My name is Mr. Fortier and I am a foreign teacher at Langfang Number 8 Middle School. I come from America having lived in the states of Maryland, Virginia and most recently, the beautiful state of Nevada. My favorite thing to do in my free time is reading. In America I enjoy fishing. At Number 8 I teach senior grade 2 students. The students are all hard working and always try their best in my classes.

 

In addition to teaching in China I previously taught in Japan for 5 years. I have found that my students in China are less worried about making mistakes when they learn English than their Japanese counterparts. Believe me when I say that this is an advantage since a language learner will frequently make mistakes of one kind or another as he or she learns the language. I can attest to this first hand in having learned Japanese and continuing to try and make head way in learning Chinese. Chairman Mao’s expression of “hao hao xue xi tian tian xiang shang”, which directly translates to “good good study day day up” might be a bit awkward but it still gets the point across. The point in this case is that repetition and persistent will eventually yield good results. This is certainly true when it comes to learning a language since continual daily studying is critical in acquiring the language.

 

In terms of the city of Langfang my view is that it is a pretty convenient and comfortable place in which to live. It has all the modernity of a big city without being a big city like Beijing or Tianjin. For me this is an extra added benefit.

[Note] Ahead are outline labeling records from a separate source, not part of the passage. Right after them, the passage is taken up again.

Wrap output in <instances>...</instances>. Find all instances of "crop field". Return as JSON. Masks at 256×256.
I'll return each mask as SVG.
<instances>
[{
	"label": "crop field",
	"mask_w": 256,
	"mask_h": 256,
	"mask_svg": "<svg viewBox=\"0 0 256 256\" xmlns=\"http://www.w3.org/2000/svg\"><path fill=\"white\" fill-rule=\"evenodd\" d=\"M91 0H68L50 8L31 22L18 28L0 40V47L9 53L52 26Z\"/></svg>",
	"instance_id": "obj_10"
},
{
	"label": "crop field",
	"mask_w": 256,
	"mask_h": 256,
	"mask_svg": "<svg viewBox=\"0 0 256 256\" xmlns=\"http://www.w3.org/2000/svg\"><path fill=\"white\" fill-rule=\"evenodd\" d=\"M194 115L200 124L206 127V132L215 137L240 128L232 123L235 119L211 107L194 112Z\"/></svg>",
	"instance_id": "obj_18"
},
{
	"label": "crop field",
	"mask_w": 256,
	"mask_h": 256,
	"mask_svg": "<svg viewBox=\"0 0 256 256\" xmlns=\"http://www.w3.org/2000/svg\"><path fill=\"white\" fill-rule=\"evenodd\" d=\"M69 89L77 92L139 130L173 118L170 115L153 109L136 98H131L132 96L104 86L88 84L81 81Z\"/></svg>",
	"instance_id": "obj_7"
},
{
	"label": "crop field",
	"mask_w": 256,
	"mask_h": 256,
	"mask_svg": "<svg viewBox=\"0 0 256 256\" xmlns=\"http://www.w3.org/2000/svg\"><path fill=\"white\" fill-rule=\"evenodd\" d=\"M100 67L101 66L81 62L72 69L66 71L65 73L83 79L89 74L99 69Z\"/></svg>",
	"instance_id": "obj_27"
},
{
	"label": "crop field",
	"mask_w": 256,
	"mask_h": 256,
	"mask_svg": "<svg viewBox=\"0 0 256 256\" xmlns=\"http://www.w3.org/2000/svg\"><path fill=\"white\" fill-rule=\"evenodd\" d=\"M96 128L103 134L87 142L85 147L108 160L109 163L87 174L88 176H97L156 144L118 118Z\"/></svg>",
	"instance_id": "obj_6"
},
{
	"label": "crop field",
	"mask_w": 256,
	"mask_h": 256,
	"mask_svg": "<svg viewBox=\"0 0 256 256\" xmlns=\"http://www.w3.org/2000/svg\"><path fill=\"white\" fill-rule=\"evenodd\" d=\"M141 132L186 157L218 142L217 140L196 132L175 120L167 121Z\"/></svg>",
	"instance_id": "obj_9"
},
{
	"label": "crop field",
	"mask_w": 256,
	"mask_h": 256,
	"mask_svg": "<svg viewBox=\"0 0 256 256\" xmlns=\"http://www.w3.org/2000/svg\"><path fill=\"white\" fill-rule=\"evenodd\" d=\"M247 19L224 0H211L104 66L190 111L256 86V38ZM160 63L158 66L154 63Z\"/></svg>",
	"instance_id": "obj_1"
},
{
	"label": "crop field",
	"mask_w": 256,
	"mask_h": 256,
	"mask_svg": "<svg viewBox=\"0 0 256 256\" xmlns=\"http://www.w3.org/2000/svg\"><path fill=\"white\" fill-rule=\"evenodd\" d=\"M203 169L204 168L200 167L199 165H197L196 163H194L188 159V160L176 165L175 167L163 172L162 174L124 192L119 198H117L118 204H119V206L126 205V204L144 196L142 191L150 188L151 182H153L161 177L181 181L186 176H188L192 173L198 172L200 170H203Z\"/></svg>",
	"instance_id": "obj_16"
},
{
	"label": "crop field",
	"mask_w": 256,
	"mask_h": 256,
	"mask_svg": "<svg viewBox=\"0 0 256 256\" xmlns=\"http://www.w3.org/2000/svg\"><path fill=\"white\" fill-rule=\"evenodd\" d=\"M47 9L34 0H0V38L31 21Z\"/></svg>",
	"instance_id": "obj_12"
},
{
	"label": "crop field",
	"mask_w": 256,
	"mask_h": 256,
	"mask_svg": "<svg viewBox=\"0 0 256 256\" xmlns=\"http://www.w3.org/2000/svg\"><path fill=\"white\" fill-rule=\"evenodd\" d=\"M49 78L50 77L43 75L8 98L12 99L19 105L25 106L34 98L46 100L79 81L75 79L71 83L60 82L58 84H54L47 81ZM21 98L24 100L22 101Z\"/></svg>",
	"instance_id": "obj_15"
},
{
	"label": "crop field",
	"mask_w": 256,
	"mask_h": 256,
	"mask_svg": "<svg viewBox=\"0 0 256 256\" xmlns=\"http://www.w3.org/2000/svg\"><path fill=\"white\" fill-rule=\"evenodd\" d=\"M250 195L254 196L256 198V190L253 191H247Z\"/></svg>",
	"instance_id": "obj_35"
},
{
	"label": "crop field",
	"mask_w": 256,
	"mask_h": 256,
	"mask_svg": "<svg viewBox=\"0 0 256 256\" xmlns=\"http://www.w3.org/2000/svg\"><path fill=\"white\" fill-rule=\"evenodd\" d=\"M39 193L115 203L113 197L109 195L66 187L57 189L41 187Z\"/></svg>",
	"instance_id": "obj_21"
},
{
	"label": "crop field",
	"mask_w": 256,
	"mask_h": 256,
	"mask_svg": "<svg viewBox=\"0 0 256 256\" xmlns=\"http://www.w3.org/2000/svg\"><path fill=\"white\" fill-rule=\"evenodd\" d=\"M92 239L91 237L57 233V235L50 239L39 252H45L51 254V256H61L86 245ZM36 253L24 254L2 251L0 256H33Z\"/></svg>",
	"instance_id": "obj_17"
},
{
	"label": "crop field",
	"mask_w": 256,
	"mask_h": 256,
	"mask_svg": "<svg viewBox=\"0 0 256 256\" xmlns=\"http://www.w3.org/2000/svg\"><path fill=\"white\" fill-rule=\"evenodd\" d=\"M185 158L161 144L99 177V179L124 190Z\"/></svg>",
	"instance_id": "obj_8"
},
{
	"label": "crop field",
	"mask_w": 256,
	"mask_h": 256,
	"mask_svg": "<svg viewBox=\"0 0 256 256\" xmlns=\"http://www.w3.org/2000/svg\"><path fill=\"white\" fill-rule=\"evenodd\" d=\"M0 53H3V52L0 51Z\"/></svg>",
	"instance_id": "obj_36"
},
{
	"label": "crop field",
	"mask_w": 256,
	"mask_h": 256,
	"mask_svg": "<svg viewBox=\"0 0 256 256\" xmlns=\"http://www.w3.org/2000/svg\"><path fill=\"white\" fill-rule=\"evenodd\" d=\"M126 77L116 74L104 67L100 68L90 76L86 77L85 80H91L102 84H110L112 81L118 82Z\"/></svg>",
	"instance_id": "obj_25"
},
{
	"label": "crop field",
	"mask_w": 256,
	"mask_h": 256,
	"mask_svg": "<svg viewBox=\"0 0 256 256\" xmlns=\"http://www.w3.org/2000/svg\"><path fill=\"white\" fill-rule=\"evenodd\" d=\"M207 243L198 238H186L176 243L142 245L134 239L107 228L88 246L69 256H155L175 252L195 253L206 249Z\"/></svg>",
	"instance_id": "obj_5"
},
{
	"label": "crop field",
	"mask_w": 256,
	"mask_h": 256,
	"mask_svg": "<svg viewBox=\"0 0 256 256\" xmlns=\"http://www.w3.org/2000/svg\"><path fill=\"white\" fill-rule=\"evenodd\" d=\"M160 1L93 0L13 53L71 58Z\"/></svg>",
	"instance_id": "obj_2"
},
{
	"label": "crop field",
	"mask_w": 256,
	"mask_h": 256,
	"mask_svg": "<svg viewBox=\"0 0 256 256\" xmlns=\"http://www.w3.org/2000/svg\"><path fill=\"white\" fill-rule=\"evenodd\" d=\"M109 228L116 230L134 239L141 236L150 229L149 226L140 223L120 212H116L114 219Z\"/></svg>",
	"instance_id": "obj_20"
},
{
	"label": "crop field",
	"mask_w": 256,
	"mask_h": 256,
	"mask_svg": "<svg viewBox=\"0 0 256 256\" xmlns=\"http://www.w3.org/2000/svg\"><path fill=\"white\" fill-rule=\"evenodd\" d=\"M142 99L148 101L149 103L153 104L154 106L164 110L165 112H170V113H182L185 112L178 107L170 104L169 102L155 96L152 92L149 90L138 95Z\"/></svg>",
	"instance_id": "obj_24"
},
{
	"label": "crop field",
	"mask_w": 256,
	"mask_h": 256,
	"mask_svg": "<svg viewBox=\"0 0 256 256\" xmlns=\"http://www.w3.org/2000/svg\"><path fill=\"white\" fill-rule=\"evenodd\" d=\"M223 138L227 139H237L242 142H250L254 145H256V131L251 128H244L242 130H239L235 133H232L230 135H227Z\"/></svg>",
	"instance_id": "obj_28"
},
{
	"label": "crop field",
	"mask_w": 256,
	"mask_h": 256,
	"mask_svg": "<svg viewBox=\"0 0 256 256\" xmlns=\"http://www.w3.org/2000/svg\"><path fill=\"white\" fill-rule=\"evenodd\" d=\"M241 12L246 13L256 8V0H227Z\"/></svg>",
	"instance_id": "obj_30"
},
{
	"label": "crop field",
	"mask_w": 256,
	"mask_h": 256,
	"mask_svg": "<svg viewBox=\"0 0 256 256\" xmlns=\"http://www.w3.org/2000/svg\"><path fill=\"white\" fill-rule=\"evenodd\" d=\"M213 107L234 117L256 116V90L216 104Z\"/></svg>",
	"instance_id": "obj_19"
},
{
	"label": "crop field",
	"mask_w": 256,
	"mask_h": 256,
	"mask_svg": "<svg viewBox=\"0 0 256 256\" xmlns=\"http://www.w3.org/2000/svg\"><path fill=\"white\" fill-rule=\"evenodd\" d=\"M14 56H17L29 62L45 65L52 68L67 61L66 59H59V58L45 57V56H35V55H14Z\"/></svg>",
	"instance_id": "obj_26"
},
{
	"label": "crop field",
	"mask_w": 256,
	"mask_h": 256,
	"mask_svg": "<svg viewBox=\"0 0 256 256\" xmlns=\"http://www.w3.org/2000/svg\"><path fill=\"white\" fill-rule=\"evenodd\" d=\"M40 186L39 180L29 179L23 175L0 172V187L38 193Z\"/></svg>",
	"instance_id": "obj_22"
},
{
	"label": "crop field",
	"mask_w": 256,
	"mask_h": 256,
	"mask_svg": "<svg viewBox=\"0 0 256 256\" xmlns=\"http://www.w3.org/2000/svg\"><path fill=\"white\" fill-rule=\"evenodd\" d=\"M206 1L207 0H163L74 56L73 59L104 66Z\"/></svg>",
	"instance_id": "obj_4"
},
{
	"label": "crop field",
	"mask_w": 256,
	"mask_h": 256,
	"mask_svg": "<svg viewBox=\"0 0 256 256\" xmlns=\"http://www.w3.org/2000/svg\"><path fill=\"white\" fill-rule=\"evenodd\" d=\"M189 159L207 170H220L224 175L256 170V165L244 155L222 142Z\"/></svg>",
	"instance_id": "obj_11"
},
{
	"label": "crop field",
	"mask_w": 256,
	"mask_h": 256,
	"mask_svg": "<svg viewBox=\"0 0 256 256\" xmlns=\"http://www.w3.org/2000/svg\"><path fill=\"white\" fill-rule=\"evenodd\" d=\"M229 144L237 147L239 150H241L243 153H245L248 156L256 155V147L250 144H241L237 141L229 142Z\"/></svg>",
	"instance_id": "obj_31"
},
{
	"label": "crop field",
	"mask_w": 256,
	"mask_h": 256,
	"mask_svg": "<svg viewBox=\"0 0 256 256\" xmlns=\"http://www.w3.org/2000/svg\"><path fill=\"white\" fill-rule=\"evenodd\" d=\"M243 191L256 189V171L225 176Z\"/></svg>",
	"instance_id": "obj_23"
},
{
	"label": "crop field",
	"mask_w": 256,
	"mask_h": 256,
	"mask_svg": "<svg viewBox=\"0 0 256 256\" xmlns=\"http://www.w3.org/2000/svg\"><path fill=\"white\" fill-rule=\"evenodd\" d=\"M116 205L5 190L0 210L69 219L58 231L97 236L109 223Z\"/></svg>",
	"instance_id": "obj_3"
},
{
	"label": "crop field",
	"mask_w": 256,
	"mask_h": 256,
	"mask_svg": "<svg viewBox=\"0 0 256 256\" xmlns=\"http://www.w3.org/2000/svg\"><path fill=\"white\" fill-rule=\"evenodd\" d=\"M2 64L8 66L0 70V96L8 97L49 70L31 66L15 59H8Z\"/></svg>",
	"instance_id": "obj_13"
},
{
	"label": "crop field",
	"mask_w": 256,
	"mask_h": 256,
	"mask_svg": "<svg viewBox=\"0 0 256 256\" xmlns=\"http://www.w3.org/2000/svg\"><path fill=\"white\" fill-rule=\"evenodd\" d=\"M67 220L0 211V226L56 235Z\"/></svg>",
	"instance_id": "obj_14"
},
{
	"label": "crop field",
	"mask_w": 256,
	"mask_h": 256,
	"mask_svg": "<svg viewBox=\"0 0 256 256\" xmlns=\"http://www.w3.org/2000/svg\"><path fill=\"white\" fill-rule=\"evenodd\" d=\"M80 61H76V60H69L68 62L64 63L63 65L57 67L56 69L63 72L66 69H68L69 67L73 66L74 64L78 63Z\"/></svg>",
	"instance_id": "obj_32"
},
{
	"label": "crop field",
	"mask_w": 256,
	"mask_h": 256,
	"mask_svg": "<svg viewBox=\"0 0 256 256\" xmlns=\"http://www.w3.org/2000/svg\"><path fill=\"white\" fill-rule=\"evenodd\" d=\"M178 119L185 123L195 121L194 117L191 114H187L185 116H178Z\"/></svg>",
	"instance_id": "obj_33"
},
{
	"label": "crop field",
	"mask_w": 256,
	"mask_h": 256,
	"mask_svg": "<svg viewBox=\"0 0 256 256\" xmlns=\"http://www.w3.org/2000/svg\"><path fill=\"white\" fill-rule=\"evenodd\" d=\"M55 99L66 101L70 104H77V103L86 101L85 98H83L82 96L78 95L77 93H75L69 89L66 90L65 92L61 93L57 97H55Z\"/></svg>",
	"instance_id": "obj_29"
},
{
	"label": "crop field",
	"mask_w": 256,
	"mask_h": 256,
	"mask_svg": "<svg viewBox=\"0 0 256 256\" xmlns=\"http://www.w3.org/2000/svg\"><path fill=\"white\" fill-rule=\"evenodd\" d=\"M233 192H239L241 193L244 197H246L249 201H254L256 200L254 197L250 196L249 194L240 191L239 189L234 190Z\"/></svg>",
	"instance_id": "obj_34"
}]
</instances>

The multitude and plethora of excellent restaurants and spacious parks is also advantageous especially since I enjoy dining out on a daily basis!

 

Finally, let me finish with a few words about the people of China. Personally I find them to be warm, friendly and very hospitable. I have always felt comfortable here, perhaps in part, due to the “family like familiarity” which is ingrained in the culture. Often times new people will refer to you in a close way, addressing you by using a family word (depending on your age in relation to them). This only helps create a comfortable atmosphere between folks and it is something I find especially refreshing and appealing about the People’s Republic of China.